For Bhatt, language is synonymous with the tongue, the physical act of speaking.

She has described Gujarati and the Indian childhood it connects her to as “the deepest layer of my identity”. However, English has become the language she speaks every day and which she, largely, chooses to write in.

The repercussions of this divided heritage are explored in her work, most explicitly in ‘Search for My Tongue’ which alternates between the two languages.

The complex status of English – its beauties and colonial implications – are also conveyed in the moving ironies of ‘A Different History’ and ‘Nanabhai Bhatt in Prison’ about her grandfather who read Tennyson to comfort himself during his incarceration by the British authorities. Such division finds geographical expression in poems which explore ideas of home (‘The One Who Goes Away’) and question our mental mapping of the world (‘How Far East is it Still East?’). It’s present too in her voice, with its musical melding of Indian and American inflections.

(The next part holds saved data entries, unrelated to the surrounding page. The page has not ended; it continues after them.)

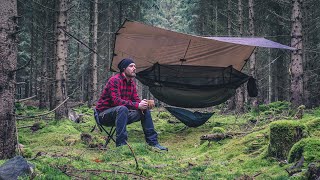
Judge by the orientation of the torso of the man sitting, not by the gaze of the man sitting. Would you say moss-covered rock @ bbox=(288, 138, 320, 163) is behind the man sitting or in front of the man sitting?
in front

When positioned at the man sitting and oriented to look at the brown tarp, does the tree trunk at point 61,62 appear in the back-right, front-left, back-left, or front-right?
front-left

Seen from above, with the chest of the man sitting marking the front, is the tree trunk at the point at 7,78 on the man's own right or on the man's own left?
on the man's own right

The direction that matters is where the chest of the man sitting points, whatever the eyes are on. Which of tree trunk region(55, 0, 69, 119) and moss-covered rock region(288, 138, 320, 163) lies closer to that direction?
the moss-covered rock

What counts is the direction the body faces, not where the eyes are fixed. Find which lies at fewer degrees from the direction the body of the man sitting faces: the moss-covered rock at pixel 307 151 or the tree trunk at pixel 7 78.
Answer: the moss-covered rock

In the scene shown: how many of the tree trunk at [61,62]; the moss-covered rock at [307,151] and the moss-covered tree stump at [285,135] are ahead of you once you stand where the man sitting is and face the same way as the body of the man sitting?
2

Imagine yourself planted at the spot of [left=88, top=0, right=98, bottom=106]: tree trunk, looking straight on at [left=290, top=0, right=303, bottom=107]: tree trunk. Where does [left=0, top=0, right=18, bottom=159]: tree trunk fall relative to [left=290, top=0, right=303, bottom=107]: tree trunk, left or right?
right

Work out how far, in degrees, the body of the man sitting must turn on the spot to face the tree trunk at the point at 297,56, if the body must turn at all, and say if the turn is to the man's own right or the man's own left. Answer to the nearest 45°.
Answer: approximately 90° to the man's own left

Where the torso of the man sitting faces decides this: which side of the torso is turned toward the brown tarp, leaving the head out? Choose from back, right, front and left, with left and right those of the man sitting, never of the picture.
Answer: left

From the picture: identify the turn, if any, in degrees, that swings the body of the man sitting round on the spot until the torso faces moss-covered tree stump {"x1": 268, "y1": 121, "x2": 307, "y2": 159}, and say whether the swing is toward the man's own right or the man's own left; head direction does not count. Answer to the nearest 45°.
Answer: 0° — they already face it

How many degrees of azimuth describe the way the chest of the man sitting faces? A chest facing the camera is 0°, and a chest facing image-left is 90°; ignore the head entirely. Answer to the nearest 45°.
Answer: approximately 315°

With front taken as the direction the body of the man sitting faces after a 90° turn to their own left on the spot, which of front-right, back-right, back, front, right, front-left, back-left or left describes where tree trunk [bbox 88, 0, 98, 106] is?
front-left
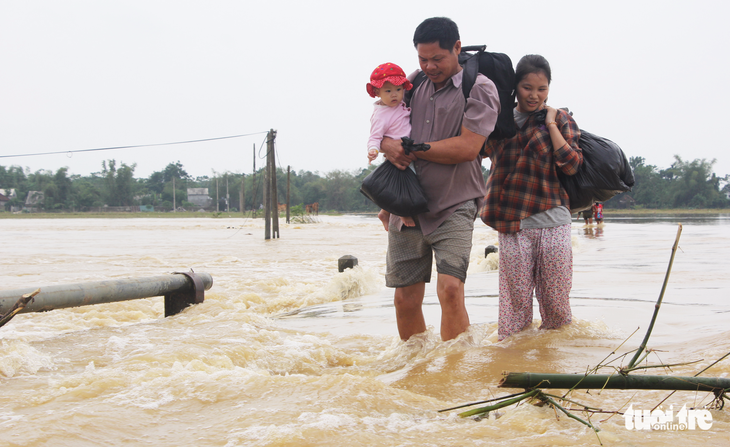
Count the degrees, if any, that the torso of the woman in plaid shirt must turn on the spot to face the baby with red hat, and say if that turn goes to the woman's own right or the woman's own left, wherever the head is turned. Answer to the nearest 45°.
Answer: approximately 90° to the woman's own right

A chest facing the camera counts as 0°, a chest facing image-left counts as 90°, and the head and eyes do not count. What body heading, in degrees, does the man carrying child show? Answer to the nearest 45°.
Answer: approximately 45°

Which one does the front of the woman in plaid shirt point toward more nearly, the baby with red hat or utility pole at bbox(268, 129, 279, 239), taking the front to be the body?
the baby with red hat

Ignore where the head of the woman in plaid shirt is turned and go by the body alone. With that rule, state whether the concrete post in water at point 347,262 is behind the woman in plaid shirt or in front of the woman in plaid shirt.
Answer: behind

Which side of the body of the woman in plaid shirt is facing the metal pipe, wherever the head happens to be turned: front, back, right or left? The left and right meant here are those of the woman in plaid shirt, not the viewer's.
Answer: right

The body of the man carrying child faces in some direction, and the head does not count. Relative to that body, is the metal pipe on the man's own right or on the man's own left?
on the man's own right

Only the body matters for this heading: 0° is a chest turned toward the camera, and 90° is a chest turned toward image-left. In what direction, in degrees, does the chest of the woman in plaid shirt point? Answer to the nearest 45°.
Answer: approximately 0°

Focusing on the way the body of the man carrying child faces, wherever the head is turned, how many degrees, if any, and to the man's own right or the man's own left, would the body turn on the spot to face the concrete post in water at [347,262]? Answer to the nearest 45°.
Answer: approximately 135° to the man's own right

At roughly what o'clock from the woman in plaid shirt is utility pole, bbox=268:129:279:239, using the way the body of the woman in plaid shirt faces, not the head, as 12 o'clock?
The utility pole is roughly at 5 o'clock from the woman in plaid shirt.
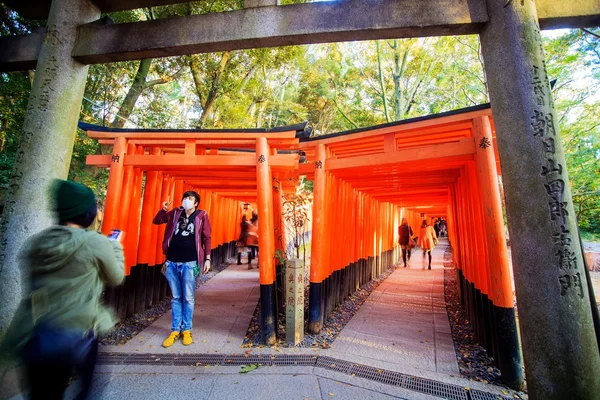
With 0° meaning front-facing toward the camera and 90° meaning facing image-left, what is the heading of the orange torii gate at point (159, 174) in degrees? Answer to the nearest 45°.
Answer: approximately 0°

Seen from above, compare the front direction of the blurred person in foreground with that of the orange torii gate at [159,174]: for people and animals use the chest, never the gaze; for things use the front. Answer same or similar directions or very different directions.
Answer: very different directions

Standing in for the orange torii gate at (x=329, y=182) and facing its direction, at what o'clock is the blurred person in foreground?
The blurred person in foreground is roughly at 1 o'clock from the orange torii gate.

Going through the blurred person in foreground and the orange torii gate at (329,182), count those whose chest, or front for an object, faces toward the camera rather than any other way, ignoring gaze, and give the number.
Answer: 1

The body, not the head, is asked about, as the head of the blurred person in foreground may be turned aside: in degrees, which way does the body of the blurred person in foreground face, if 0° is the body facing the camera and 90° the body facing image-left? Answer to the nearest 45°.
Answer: approximately 225°

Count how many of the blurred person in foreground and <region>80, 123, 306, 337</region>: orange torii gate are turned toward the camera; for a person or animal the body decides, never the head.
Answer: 1
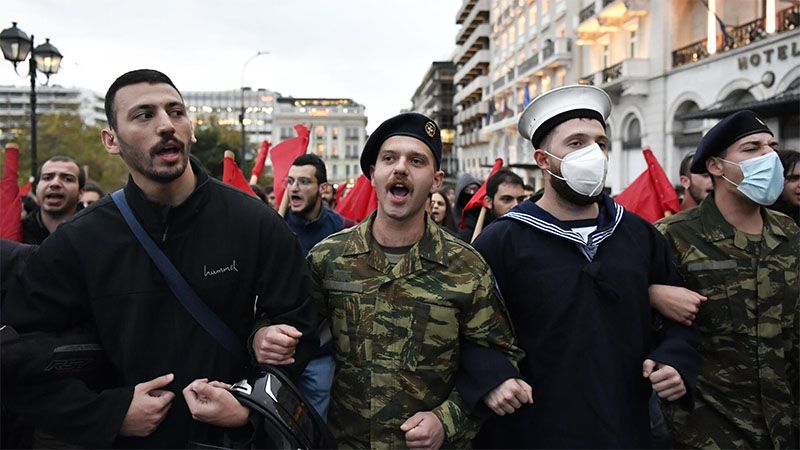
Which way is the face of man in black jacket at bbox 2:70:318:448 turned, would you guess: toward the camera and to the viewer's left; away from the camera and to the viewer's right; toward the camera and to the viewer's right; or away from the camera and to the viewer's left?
toward the camera and to the viewer's right

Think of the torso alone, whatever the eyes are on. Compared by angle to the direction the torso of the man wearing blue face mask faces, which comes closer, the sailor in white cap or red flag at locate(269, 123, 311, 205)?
the sailor in white cap

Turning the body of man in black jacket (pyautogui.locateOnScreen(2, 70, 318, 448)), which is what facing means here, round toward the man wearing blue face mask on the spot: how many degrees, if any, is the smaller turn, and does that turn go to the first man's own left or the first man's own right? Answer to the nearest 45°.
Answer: approximately 90° to the first man's own left

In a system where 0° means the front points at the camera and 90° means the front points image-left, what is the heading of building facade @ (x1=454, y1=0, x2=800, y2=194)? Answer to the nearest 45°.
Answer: approximately 45°

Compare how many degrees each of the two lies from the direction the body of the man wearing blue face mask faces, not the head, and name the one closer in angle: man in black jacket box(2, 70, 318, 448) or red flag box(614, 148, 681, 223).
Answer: the man in black jacket

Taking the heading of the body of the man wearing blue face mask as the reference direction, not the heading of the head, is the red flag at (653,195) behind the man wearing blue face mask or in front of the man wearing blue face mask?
behind

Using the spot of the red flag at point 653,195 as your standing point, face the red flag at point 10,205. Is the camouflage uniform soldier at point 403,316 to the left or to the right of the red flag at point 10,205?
left

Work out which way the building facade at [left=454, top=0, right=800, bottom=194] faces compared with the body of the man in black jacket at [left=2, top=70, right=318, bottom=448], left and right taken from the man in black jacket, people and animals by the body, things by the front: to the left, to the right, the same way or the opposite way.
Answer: to the right

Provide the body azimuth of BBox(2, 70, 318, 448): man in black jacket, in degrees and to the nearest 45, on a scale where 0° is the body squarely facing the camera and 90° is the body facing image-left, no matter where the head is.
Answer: approximately 0°
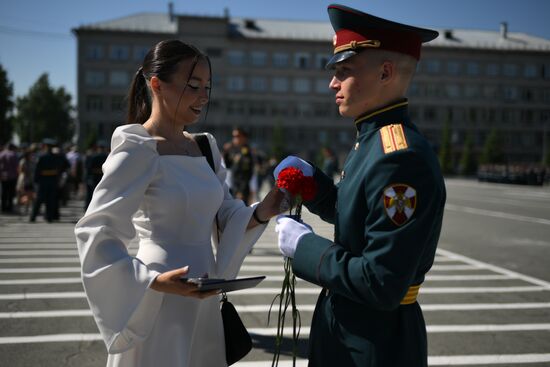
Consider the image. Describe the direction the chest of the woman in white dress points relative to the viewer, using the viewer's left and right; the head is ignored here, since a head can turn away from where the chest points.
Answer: facing the viewer and to the right of the viewer

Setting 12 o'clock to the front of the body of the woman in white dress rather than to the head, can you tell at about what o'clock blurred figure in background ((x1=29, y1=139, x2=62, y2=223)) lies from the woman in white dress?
The blurred figure in background is roughly at 7 o'clock from the woman in white dress.

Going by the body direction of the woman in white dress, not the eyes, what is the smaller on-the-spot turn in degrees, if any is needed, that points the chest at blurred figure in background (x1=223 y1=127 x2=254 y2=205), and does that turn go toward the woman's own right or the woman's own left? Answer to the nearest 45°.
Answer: approximately 135° to the woman's own left

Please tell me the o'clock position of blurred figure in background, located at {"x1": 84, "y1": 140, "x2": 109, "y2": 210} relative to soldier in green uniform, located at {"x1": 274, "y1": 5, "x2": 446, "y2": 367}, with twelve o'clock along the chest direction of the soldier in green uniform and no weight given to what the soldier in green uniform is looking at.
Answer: The blurred figure in background is roughly at 2 o'clock from the soldier in green uniform.

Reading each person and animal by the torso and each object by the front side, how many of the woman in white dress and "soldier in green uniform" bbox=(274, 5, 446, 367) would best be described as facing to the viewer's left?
1

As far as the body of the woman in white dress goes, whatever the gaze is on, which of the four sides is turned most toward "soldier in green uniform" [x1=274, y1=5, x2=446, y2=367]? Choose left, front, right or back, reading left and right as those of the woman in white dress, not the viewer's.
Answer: front

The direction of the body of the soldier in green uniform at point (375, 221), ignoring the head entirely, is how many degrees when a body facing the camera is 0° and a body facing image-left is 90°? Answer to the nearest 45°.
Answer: approximately 90°

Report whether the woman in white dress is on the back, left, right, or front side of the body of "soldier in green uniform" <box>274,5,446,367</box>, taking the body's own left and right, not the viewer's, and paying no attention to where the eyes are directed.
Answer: front

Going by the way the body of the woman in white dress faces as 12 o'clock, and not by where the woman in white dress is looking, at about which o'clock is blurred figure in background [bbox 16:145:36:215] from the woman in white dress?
The blurred figure in background is roughly at 7 o'clock from the woman in white dress.

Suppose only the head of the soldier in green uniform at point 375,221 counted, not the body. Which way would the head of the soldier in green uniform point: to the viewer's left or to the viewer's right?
to the viewer's left

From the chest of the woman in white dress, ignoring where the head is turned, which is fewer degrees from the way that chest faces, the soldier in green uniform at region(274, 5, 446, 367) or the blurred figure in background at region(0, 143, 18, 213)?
the soldier in green uniform

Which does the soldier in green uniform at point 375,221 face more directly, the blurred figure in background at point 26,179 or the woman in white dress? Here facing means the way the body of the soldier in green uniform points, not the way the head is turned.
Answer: the woman in white dress

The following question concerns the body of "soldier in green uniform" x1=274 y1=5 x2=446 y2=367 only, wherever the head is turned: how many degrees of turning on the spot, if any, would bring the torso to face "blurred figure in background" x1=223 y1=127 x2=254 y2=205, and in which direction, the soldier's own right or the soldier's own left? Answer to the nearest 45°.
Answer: approximately 90° to the soldier's own right

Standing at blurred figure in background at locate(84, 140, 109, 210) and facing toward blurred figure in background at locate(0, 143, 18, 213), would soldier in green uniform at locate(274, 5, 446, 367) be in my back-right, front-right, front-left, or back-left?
back-left

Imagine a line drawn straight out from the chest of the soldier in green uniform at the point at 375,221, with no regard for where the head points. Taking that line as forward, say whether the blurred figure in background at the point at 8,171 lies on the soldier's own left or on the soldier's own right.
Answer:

However, it’s in the non-verbal world of animals and plants that Bhatt finds a source of unity denied to humans except for the very young, as in her poem ‘The Stare’ in which the ‘monkey child’ and the ‘human child’ experience a moment of tender connection.

Perhaps it is this longing for unity which makes Bhatt’s writing so sensual; her poems are rich with the smell of garlic, the touch of bodies, the vibrant plumage of parrots. An intense colourist like the women artists who inspire some of these poems, Bhatt acknowledges that language splits us from experience but through the physical intensity of her writing brings us closer to it so that “the word/is the thing itself”.